The U.S. Navy will spend a record $22 billion for nine new Virginia-class submarines.
Most of the submarines will include the ability to carry and launch up to 40 cruise missiles.
The submarines will join the fleet in the mid to late 2020s.
The U.S. Navy has just signed the largest warship building deal ever. The service will pay more than 20 billion dollars for nine new Virginia-class attack submarines. The submarines will replace Cold War-era Los Angeles-class boats in America’s submarine fleet, adding new technology and greater firepower. Many of the new submarines will include a long-awaited capability to launch swarms of cruise missiles.
The deal, announced on December 2, awards $22 billion to a shipbuilding team consisting of General Dynamics Electric Boat and Huntington Ingalls Industries. The submarines, The Diplomat reports, will begin construction this year, with deliveries taking place from 2025 to 2029. One of the submarines will be of the Virginia classes’ Block IV configuration, with the remaining eight of the new Block V configuration.
The U.S. Navy has approximately 65 submarines in service. Fourteen are Ohio-class ballistic missile submarines, part of America’s nuclear triad and built to carry out nuclear deterrence patrols. A handful of these submarines are at sea at all times, armed with nuclear weapons. The Navy also maintains four converted Ohio-class submarines capable of carrying up to 154 Tomahawk land attack cruise missiles (TLAMs) a detachment of Navy SEALs and their swimming vehicles, or some combination. The service also operates 35 older Los Angeles-class attack submarines, three Seawolf class submarines, and 13 of the newer Virginia-class submarines.
The Virginia-class submarines were developed in the 2000s after the cancellation of the Seawolf-class after construction of just three boats. The Seawolf submarines are large, powerful, deep-diving submarines capable and hunting Soviet missile-firing submarines under the Arctic ice. The end of the Cold War and the Soviet Union meant the U.S. Navy could no longer justify the cost of the submarines.
The Virginias were designed as jack-of-all-trade submarines, not just capable of fighting major adversaries but also sitting off the coastlines of foreign countries, collecting intelligence, deploying SEAL frogmen, and acting as launch platforms for TLAMs.

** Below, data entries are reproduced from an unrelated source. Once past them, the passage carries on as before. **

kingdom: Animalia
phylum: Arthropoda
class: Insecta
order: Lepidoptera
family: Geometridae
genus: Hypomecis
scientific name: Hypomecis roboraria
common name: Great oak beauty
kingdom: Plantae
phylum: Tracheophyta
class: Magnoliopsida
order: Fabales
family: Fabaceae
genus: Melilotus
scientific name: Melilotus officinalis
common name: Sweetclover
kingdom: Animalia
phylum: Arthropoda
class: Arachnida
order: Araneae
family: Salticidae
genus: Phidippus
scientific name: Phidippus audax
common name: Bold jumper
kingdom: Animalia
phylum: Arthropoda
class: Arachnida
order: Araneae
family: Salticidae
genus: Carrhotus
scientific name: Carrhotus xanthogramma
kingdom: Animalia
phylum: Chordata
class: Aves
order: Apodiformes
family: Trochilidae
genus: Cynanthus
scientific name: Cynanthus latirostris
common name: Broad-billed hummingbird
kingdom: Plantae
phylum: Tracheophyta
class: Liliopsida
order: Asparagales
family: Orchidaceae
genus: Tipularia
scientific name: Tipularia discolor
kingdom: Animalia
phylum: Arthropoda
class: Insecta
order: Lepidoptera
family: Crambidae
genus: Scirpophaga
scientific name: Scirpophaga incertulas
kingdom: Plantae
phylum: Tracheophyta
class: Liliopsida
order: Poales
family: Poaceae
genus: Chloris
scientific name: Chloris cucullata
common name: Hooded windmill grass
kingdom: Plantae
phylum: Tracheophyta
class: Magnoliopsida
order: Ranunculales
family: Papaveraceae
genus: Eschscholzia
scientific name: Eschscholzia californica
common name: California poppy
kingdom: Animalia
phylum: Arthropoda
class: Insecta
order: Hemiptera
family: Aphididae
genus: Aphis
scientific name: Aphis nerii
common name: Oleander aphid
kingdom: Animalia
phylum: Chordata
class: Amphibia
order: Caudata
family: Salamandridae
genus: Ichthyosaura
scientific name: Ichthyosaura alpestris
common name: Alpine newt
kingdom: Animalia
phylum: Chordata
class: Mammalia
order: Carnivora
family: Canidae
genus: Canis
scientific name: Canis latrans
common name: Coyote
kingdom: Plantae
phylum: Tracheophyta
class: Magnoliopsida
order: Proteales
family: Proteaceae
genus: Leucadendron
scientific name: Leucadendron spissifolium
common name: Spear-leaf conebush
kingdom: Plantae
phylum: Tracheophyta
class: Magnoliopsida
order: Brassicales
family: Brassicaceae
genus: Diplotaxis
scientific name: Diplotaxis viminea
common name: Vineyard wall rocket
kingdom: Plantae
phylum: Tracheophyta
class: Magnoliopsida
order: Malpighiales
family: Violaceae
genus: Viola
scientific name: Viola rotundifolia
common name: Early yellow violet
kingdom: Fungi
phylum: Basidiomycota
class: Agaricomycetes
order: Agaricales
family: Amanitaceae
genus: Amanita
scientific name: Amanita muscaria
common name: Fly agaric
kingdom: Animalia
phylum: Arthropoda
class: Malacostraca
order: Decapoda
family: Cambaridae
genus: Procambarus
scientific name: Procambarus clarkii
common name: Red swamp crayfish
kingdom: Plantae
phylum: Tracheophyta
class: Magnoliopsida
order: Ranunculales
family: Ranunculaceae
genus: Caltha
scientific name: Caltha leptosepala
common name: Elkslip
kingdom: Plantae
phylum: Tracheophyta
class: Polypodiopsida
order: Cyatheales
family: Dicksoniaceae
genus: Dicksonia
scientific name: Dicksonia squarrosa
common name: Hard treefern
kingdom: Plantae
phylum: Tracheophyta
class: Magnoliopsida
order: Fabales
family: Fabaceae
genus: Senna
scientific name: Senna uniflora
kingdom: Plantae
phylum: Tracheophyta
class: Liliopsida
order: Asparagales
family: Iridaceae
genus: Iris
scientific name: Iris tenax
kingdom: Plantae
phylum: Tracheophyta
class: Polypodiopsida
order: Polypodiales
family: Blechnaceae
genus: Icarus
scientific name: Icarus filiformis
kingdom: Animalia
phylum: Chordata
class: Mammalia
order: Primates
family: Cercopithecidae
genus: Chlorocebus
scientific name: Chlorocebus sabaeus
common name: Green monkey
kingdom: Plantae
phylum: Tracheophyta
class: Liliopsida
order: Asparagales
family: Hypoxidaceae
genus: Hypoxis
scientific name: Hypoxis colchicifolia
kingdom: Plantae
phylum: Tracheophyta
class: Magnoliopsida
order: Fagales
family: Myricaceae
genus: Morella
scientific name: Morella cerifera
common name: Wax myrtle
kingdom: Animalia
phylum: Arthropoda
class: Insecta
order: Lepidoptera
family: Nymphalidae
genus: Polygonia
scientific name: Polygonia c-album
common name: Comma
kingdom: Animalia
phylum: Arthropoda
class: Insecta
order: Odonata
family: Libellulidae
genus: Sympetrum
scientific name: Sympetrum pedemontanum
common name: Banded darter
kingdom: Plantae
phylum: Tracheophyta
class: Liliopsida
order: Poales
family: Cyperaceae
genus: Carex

Now that the pendulum is swinging back to big power warfare, the Virginias are being progressively upgraded in so-called "Blocks" to make them competitive against Russia and Chinese subs. Block III submarines added a Large Aperture Bow (LAB) sonar array, which the Navy claims “provides enhanced passive detection capabilities.” In other words, submarines with the LAB are better at sitting and quietly listening for the sounds of enemy warships. Block IV Virginias were designed with maintenance and life cycle costs in mind, and as a result the Navy thinks it can squeeze an additional submarine deployment out of them.
The new Block V submarines include the new Virginia Payload Module (VPM). VPM will add four new payload tubes to the submarines, each capable of carrying seven Tomahawk land attack cruise missiles. The Virginias will also retain the ability to launch up to twelve cruise missiles from their torpedo tubes, for a grand total of 40 TLAMs per Block V. This will be particularly important as the U.S. Navy will be retiring the converted Ohio-class cruise missile submarines at around the same time and will help make up for the coming shortfall in long range missile firepower.
The VPMs won’t just carry Tomahawk missiles. The new modules could be capable of carrying other types of missiles including a new Navy hypersonic missile and a new anti-ship missile to replace the submarine launched version of the aging Harpoon missile. Lockheed Martin’s Long Range Anti-Ship Missile, or LRASM, is currently the Pentagon’s anti-ship missile of choice.
As of 2017, Lockheed was preparing to test a VPM launcher for LRASM. The VPM also has the potential to launch and recover drones, including both unmanned aerial vehicles and unmanned undersea vehicles.
According to a Congressional Research Service report, the second Block V submarine will also incorporate “acoustic superiority improvements” designed to make the subs quieter at sea.
The integration of the Virginia Payload Module aboard the new submarines will add to their build time, at least for early vessels, which is why the first boat won’t be ready for six years. Still, when the boats arrive they’ll come at a clip of at least two a year.
The Navy anticipates a Block VI and then fielding an entirely new class of nuclear-powered attack submarine, SSN(X), starting in the 2030s.